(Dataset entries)
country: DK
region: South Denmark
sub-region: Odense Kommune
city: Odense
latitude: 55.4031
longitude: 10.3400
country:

...

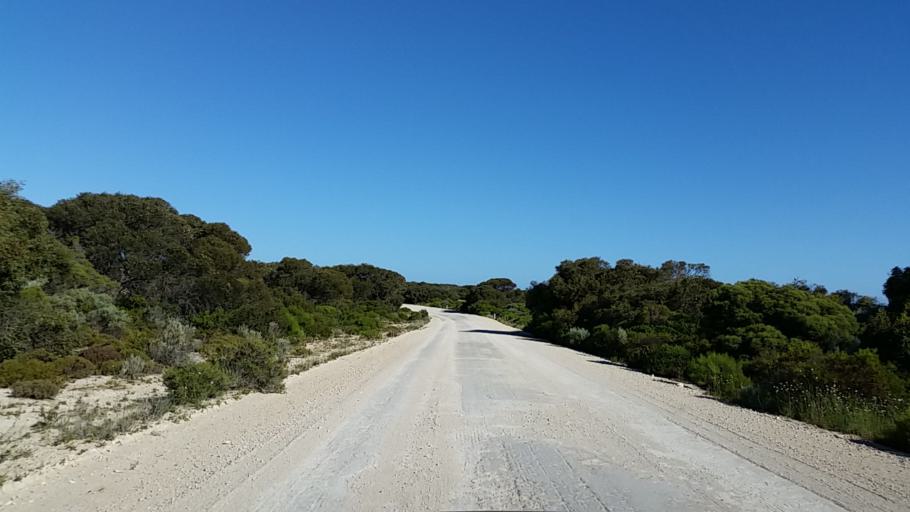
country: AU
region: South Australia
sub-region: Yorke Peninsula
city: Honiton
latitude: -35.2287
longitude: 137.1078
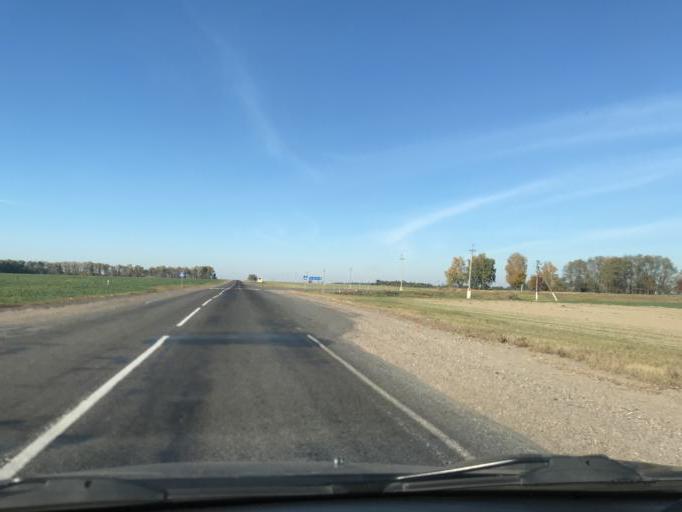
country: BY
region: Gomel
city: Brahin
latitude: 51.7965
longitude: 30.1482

### To do
Pick out every line in the records that contains the string "region", and copy each one.

### Response
region: South Denmark
sub-region: Odense Kommune
region: South Australia
sub-region: Yorke Peninsula
region: Gomel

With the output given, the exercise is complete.